| INSTRUKSI TUGAS 1 |
Tuliskan ulang seluruh artikel tentang pengalaman bersama komunitas Sufi Amerika di bawah ini tanpa mengubah satu huruf pun.

| TEKS YANG DITAMPILKAN |
⁂

Pengalaman bersama Komunitas Sufi Amerika ditulis oleh Nadjib Hamid, Wakil Ketua Pimpinan Wilayah Muhammadiyah Jawa Timur.
PWMU.CO – Ini kisah perjalanan tahun 2007, ketika saya mengikuti International Visitor Program on Religion and Ethnic Diversity, yang diadakan Kementerian Luar Negeri Amerika Serikat.
Amerika bagaikan melting pot (pot besar), yang berisi beragam tanaman bunga. Dari jenis bunga paling bagus dan harum, sampai paling jelek dan busuk baunya. Semua ada di sana. Beragam suku bangsa—juga semua agama di dunia—tumbuh mewarnai negeri Paman Sam, termasuk Islam.
Ketika itu, ada sekitar 2,5 juta orang Islam di Amerika. Sebagian besar (65 persen) adalah para pendatang dan 35 persen lainnya kelahiran Amerika. Jumlah terbesar berasal dari Pakistan dan Iran, menyusul India, Lebanon, Yaman, Banglades, Afganistan, Irak.

⁂

| DATA YANG DIBERIKAN |

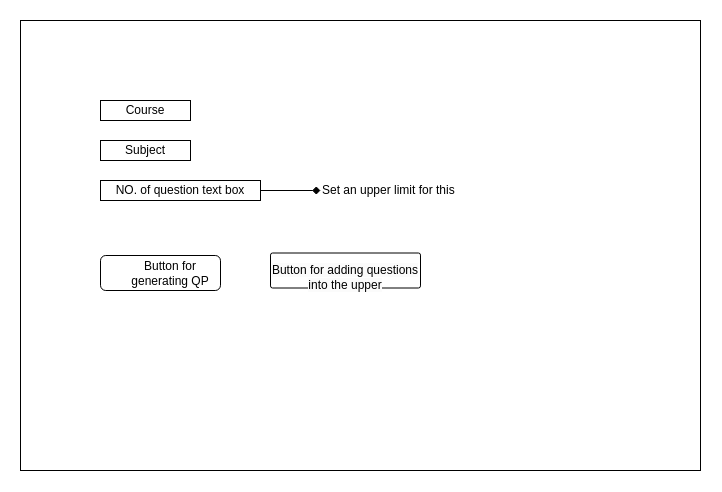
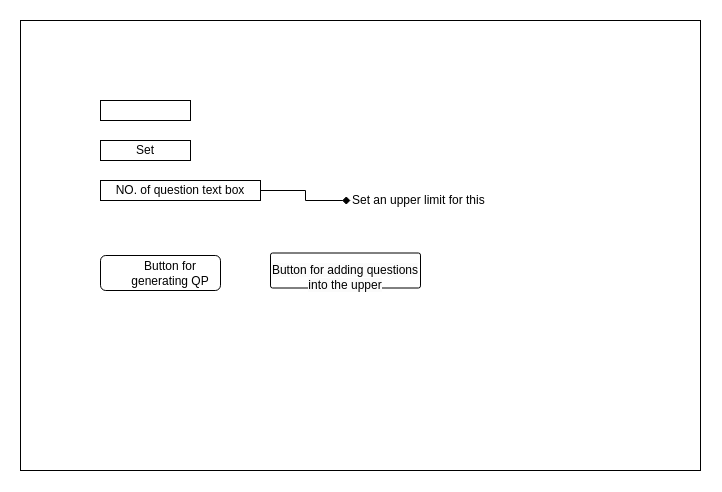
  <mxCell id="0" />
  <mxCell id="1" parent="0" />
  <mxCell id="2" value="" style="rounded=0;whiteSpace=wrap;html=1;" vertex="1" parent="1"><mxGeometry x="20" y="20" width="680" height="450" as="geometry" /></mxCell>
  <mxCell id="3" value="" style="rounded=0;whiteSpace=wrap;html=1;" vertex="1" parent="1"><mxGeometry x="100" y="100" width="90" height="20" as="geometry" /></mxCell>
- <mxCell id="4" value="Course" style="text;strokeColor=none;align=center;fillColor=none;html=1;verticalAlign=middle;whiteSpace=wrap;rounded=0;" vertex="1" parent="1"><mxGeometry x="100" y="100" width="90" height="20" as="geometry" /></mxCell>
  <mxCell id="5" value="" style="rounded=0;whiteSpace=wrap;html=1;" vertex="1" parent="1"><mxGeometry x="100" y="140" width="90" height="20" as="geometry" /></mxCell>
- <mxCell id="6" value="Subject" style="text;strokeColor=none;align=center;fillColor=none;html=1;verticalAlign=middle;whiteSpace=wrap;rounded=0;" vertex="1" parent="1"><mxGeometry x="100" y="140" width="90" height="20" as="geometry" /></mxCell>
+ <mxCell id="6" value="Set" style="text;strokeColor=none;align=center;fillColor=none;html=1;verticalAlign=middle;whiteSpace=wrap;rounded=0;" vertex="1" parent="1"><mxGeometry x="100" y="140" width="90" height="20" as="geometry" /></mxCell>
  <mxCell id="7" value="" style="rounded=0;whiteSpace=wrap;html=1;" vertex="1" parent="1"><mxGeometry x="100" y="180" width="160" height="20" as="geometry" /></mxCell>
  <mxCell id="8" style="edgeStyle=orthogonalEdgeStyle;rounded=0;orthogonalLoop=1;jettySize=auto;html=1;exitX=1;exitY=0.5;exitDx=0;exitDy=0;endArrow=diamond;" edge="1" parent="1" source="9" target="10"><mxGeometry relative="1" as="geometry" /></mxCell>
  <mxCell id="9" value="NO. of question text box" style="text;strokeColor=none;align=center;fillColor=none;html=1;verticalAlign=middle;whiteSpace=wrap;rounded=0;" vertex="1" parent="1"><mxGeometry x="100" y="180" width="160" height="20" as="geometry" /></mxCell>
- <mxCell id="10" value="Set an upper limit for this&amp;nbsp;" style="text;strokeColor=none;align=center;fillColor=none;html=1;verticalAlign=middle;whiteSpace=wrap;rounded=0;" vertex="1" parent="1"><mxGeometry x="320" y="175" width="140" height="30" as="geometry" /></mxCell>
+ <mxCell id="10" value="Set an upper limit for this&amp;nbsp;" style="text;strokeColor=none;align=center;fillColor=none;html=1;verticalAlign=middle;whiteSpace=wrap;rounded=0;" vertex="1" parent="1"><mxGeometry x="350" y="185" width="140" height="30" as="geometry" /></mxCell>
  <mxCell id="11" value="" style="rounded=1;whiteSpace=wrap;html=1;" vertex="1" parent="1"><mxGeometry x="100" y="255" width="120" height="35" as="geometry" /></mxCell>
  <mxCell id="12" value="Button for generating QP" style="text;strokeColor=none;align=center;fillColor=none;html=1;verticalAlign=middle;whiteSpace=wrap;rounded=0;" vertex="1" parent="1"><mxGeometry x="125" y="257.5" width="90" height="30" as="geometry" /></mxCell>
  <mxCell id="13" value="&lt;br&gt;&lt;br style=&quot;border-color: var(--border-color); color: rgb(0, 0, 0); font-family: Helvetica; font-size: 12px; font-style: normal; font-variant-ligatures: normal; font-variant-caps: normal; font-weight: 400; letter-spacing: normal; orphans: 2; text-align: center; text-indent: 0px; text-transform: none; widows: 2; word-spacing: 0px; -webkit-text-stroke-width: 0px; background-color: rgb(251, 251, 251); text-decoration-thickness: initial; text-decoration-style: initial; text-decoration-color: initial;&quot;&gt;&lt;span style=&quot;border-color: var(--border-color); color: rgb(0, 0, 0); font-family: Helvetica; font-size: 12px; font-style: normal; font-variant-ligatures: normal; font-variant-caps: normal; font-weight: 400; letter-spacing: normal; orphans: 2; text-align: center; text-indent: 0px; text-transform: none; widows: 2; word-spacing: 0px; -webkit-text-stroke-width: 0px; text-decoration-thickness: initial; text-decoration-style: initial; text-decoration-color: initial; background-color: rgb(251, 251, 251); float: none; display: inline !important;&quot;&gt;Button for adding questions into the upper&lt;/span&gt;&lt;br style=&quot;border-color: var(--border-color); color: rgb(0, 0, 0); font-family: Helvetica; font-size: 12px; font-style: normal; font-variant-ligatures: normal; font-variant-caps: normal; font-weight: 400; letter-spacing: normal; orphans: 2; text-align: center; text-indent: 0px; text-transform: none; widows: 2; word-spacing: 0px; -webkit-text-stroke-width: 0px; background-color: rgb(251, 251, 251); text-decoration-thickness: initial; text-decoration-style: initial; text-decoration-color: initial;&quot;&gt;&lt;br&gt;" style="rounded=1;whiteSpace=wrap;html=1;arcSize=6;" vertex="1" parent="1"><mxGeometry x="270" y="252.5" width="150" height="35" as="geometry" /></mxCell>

⁂

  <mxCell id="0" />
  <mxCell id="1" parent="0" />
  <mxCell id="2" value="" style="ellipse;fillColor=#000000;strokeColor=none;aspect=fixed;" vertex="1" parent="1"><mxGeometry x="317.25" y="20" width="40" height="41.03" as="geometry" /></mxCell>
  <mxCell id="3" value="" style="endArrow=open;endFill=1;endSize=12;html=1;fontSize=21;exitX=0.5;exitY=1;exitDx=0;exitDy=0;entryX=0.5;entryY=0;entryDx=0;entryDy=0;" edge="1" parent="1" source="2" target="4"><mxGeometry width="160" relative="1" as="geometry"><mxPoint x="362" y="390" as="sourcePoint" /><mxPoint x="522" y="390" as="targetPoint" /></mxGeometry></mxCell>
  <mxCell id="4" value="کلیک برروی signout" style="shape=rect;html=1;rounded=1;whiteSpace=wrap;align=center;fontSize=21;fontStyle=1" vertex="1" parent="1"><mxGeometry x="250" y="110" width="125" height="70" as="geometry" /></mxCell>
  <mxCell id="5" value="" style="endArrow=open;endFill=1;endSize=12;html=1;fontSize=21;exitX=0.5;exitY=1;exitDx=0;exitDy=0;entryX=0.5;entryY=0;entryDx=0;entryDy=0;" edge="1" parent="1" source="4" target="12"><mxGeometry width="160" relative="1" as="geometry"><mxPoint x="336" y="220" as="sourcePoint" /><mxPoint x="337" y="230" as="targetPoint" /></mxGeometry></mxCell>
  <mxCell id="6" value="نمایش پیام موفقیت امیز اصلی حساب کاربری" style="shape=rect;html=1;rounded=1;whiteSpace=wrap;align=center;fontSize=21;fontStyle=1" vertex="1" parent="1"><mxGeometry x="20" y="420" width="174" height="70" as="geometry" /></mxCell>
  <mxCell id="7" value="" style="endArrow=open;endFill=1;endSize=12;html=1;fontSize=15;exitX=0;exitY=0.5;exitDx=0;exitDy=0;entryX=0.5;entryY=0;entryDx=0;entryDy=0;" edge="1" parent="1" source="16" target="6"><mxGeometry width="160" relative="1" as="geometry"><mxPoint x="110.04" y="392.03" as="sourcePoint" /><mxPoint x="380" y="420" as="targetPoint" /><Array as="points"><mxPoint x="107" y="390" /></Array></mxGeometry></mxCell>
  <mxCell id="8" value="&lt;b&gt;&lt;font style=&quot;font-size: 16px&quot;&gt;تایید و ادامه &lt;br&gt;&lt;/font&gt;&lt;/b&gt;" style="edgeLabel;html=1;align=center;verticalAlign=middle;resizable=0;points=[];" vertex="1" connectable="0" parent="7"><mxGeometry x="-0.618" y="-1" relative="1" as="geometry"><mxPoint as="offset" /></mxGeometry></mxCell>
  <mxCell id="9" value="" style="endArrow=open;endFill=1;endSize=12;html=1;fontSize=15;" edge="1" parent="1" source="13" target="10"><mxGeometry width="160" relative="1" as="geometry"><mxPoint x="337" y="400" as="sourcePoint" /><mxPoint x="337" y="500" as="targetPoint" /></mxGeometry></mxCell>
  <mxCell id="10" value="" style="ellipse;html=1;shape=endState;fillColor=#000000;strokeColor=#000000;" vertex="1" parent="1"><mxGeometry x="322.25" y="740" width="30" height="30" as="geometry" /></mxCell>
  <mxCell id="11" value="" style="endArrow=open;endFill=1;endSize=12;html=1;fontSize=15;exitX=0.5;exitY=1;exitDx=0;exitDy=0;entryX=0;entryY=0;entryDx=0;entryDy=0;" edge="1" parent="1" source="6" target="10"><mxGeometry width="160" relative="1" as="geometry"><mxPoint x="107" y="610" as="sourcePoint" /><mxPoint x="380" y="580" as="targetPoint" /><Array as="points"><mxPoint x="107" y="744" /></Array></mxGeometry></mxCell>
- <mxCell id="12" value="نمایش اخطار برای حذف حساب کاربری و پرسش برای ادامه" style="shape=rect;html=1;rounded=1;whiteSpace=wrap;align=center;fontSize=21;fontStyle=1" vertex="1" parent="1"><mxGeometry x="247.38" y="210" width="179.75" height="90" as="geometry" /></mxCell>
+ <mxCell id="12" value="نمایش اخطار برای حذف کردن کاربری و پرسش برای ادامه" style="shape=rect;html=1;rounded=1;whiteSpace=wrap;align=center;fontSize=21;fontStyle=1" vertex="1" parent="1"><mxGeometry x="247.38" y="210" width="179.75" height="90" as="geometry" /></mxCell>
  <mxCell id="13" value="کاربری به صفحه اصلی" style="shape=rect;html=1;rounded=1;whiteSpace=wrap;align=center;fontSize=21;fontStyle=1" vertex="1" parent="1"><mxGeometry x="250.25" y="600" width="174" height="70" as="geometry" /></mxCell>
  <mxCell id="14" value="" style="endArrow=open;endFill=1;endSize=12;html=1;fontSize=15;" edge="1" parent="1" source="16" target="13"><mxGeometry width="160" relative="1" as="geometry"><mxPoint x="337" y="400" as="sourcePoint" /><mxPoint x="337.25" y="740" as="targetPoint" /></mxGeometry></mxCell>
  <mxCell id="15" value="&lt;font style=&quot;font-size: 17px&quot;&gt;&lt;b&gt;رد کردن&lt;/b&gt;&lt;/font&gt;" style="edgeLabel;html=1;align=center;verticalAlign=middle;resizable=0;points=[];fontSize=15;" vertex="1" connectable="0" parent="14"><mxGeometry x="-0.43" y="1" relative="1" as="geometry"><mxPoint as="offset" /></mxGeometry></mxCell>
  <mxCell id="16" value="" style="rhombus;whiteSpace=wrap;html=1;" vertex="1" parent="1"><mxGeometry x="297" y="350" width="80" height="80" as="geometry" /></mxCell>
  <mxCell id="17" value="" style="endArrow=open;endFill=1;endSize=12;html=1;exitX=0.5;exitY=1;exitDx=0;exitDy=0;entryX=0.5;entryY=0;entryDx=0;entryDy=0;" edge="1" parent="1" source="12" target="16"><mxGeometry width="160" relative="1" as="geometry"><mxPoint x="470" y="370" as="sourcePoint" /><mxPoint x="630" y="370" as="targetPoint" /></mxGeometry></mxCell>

⁂

| INSTRUKSI TUGAS 2 |
Baris mana saja dalam daftar di atas yang memuat string "ellipse"? Tampilkan setiap baris itu secara utuh.

| JAWABAN TERTULIS 1 |
Pengalaman bersama Komunitas Sufi Amerika ditulis oleh Nadjib Hamid, Wakil Ketua Pimpinan Wilayah Muhammadiyah Jawa Timur.
PWMU.CO – Ini kisah perjalanan tahun 2007, ketika saya mengikuti International Visitor Program on Religion and Ethnic Diversity, yang diadakan Kementerian Luar Negeri Amerika Serikat.
Amerika bagaikan melting pot (pot besar), yang berisi beragam tanaman bunga. Dari jenis bunga paling bagus dan harum, sampai paling jelek dan busuk baunya. Semua ada di sana. Beragam suku bangsa—juga semua agama di dunia—tumbuh mewarnai negeri Paman Sam, termasuk Islam.
Ketika itu, ada sekitar 2,5 juta orang Islam di Amerika. Sebagian besar (65 persen) adalah para pendatang dan 35 persen lainnya kelahiran Amerika. Jumlah terbesar berasal dari Pakistan dan Iran, menyusul India, Lebanon, Yaman, Banglades, Afganistan, Irak.

| JAWABAN TERTULIS 2 |
  <mxCell id="2" value="" style="ellipse;fillColor=#000000;strokeColor=none;aspect=fixed;" vertex="1" parent="1"><mxGeometry x="317.25" y="20" width="40" height="41.03" as="geometry" /></mxCell>
  <mxCell id="10" value="" style="ellipse;html=1;shape=endState;fillColor=#000000;strokeColor=#000000;" vertex="1" parent="1"><mxGeometry x="322.25" y="740" width="30" height="30" as="geometry" /></mxCell>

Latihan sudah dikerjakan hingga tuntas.